JunProf. Dr. Philipp Harms
CV
I am a Junior Professor in mathematical stochastics and finance at the University of Freiburg since April 2016. Previously, I was a PostDoc in Josef Teichmann's working group in financial mathematics at ETH Zurich and in Harvard EdLabs. I did my PhD in mathematics at the University of Vienna.
In my research I use tools from stochastic analysis, Riemannian geometry, and statistics on manifolds to analyze and model high-dimensional and potentially nonlinear data. I have developed applications of this research in mathematical finance and shape analysis.
Selected Publications
- Philipp Harms, David Stefanovits. Affine representations of fractional processes with applications in mathematical finance. Accepted for publication in Stochastic Processes and their Applications (2018). arXiv:1510.04061
- Philipp Harms, David Stefanovits, Josef Teichmann, Mario Wüthrich. Consistent recalibration of yield curve models. Mathematical Finance (2017), pp. 1-43. arXiv:1502.02926.
- Philipp Harms, Marvin Müller. Weak convergence rates for stochastic evolution equations and applications to nonlinear stochastic wave, HJMM, stochastic Schroedinger and linearized stochastic Korteweg-de Vries equations. arXiv:1710.01273.
- Martin Bauer, Martins Bruveris, Philipp Harms, Jakob Møller-Andersen. A numerical framework for Sobolev metrics on the space of curves. SIAM Journal on Imaging Sciences 10, 1 (2017), pp. 47-73. arXiv:1603.03480. Code available on https://github.com/h2metrics/h2metrics.

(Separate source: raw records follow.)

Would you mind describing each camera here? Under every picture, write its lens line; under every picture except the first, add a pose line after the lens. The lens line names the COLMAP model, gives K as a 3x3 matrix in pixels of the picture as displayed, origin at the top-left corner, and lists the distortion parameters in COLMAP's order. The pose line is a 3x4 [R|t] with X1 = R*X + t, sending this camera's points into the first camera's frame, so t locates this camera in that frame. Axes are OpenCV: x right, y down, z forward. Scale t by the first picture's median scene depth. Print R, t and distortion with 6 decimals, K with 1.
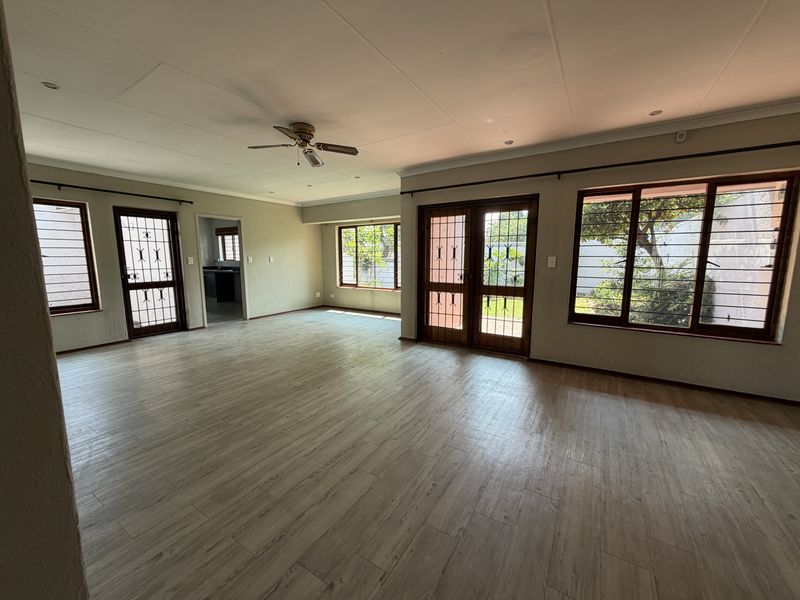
lens RADIAL K [[311.5, 0, 398.2], [0, 311.5, 297.0], [0, 0, 1]] dist [0.000138, -0.001137]
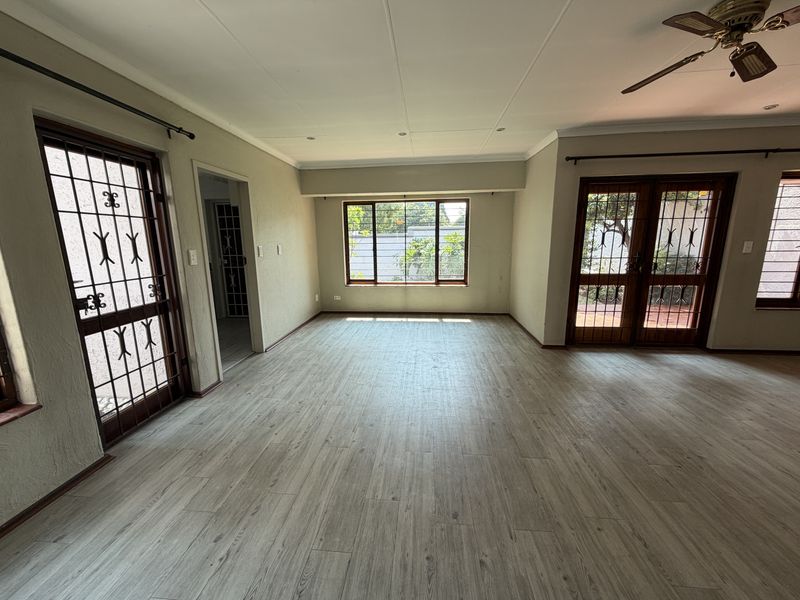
lens RADIAL K [[311.5, 0, 384.7], [0, 311.5, 298.6], [0, 0, 1]] dist [0.000138, -0.001137]
pose [[0.895775, -0.092139, 0.434854, -0.671614], [0.068297, 0.995194, 0.070180, -0.071083], [-0.439230, -0.033166, 0.897762, 0.459095]]
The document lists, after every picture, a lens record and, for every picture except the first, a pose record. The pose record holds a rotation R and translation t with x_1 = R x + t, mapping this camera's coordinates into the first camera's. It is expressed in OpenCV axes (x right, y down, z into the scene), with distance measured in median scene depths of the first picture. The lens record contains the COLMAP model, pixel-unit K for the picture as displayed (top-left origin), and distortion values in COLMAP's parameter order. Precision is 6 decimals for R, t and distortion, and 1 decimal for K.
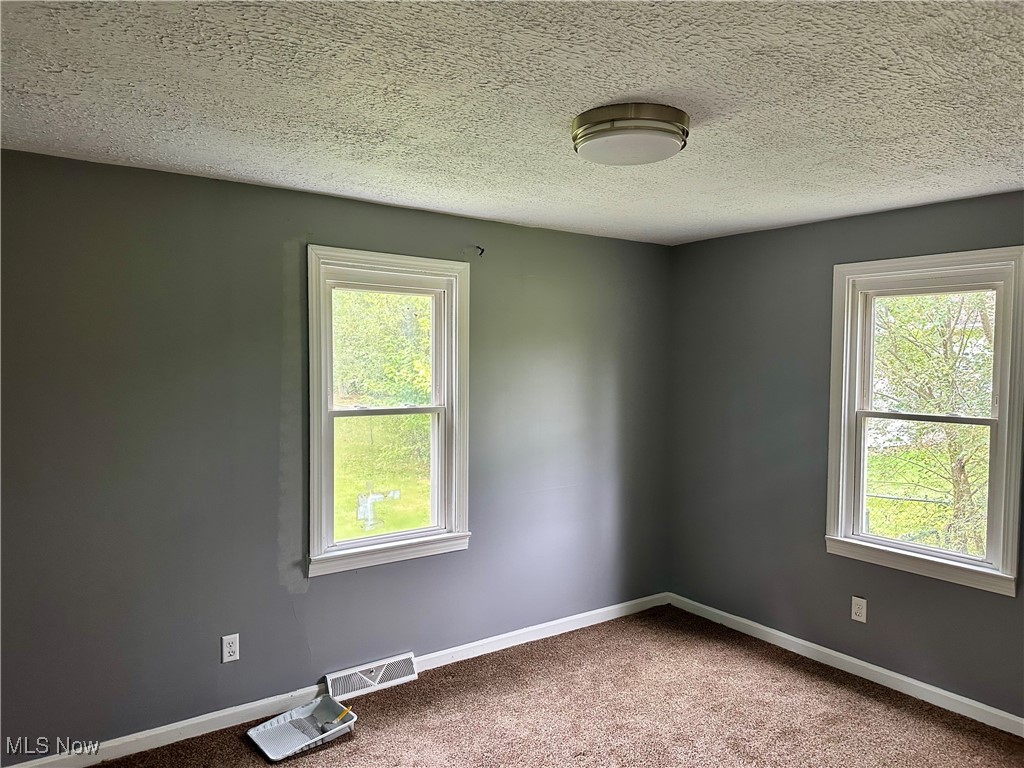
lens RADIAL K [[709.6, 0, 510.0], [0, 709.6, 384.0], [0, 0, 1]] dist [-0.000875, -0.003990]
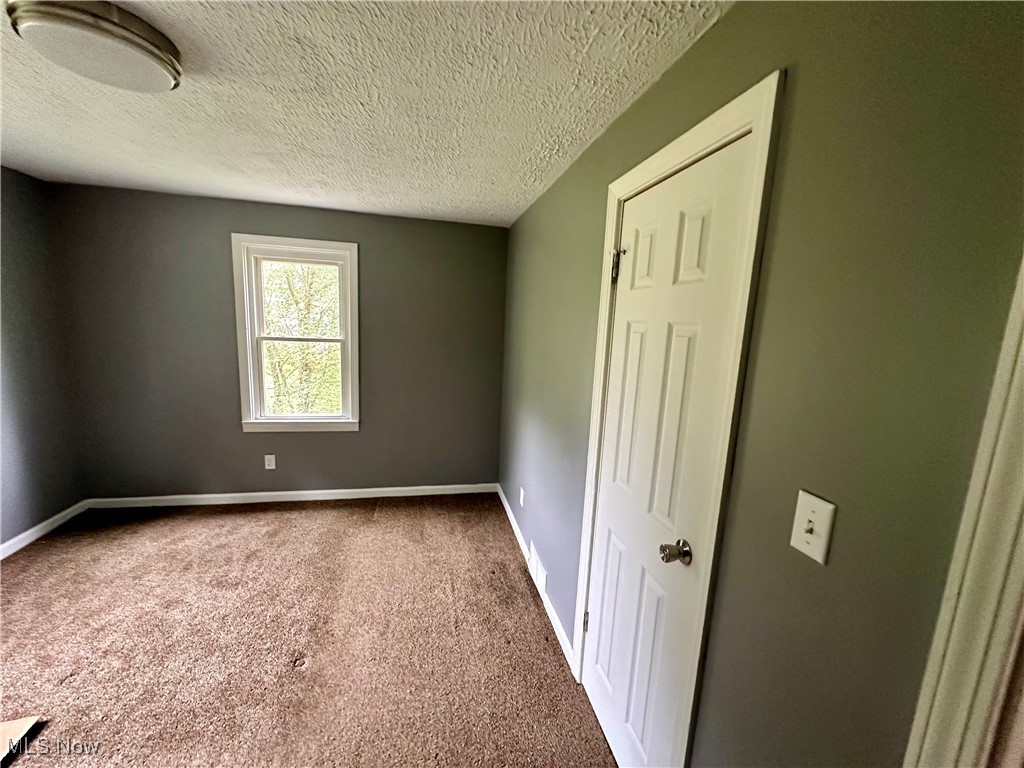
lens RADIAL K [[405.4, 0, 513.7], [0, 405.4, 384.6], [0, 0, 1]] dist [0.001527, 0.000190]
pose [[0.404756, -0.135108, 0.904388, -0.096643], [-0.011170, 0.988220, 0.152631, 0.000884], [-0.914356, -0.071881, 0.398479, 0.164715]]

- Martin Bauer, Philipp Harms, Peter W. Michor. Sobolev metrics on the manifold of all Riemannian metrics. Journal of Differential Geometry 94, 2 (2013), pp. 187-208. arXiv:1102.3347
FRIAS Research Project
Stochastic shape analysis and stochastic geometric mechanics
'The proposed research aims at developing stochastic models for data in nonlinear infinite-dimensional spaces (shape spaces being the prime example) and contributes to a better understanding of the geometry of stochastic processes. It operates within the frameworks of shape analysis and geometric mechanics, which have established themselves as successful tools for handling both non-linearity and infinite-dimensionality, and builds on recently developed stochastic extensions of these methods. Some specific goals are studying singularities of stochastic processes on shape spaces in relation to curvature, developing a variational calculus for stochastic processes which treats drift and volatility as equally important state variables, and bringing these results to applications in shape analysis, hydrodynamics, and mathematical finance.